Jane Chong on Lawfare tries to use two myths about Trump to explain his stubborn popularity:
Let’s start with the more familiar first myth: that Trump tells it straight. Perversely, Trump’s inability to control his tongue or his tweets has helped foster the illusion that does not shrink from the truth, however inconvenient or politically incorrect that truth. Never mind that, according to every fact-checker out there, his dishonesty is off the charts.
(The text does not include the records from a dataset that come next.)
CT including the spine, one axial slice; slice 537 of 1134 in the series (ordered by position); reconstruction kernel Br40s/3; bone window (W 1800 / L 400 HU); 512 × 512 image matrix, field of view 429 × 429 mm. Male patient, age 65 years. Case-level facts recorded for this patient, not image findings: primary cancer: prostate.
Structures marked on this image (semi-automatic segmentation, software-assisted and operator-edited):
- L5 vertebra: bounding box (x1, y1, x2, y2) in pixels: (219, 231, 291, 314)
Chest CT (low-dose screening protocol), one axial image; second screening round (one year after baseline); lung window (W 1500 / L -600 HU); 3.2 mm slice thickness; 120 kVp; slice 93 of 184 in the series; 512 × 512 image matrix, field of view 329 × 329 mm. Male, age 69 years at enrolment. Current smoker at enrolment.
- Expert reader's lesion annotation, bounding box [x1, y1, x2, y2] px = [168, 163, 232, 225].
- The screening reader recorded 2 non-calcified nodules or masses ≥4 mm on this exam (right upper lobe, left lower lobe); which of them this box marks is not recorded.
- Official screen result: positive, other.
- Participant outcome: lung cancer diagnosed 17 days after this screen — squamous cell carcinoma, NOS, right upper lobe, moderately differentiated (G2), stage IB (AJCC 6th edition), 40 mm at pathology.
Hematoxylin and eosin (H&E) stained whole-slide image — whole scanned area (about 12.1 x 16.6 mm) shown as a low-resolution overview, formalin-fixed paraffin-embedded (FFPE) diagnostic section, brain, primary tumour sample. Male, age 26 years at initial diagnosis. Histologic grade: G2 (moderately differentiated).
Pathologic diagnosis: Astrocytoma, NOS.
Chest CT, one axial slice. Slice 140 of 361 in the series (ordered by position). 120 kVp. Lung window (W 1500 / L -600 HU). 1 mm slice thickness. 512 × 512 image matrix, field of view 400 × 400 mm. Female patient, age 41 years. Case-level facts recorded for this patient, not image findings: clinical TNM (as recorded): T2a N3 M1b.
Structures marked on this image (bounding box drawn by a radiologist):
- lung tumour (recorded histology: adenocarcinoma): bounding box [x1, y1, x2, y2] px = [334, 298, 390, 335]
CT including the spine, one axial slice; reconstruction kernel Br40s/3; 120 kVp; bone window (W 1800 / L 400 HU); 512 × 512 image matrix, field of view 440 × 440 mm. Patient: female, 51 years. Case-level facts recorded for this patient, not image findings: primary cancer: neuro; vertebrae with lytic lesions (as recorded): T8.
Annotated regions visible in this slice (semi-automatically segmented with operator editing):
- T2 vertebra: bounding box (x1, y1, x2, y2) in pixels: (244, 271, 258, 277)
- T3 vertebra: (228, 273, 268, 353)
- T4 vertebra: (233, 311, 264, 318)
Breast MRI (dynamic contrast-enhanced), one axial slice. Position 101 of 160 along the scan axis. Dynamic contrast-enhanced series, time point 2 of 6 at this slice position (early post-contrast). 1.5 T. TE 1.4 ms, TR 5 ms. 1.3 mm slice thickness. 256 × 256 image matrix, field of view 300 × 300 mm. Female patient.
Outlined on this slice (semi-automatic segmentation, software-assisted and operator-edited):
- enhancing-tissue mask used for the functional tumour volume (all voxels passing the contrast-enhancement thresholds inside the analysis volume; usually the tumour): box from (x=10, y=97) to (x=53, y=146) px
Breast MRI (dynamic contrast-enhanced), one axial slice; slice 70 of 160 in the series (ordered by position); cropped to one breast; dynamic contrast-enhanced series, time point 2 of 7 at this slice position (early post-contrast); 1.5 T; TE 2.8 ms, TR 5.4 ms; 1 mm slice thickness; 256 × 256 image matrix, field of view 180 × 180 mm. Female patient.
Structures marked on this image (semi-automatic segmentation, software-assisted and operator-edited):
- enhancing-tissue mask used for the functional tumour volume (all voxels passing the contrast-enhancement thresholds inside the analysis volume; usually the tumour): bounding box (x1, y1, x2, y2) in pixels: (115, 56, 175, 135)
He is willing to say legally and morally unjustifiable things, the thinking goes, but that just attests to his honesty; only a candid candidate unafraid of prevailing social and political mores would give voice to such positions.
The second, lesser-memed myth, that Trump will do what it takes, works much the same way. His eagerness to blame America’s security problems on supposed outsiders, from Mexicans to Muslims, and to propose impracticable, unlawful, morally unconscionable security “solutions”—from rounding up the children of undocumented immigrants to doing “a hell of a lot worse than waterboarding”—appeals to voters who believe this behavior suggests not a chemical imbalance or blatant disregard for the Constitution but courage. The very extremity of these ideas ostensibly reflects his willingness to make the hard choices that must be made to protect America.
And a willingness to blame the Other, rather than ourselves. From a food export policy that tends to ruin our neighbors’ farms to a corporate culture which fails to return the loyalty of workers to corporate interests, a lot of our pain is self-inflicted – if not always obvious. It reflects the American myth that we’re the select of God, and the simple minded belief that this makes us mistake-proof – when the real problem is that, if there is a God and he’s elevated the United States, well, think about it. Elevated.
It makes for a long way to fall when you disappoint.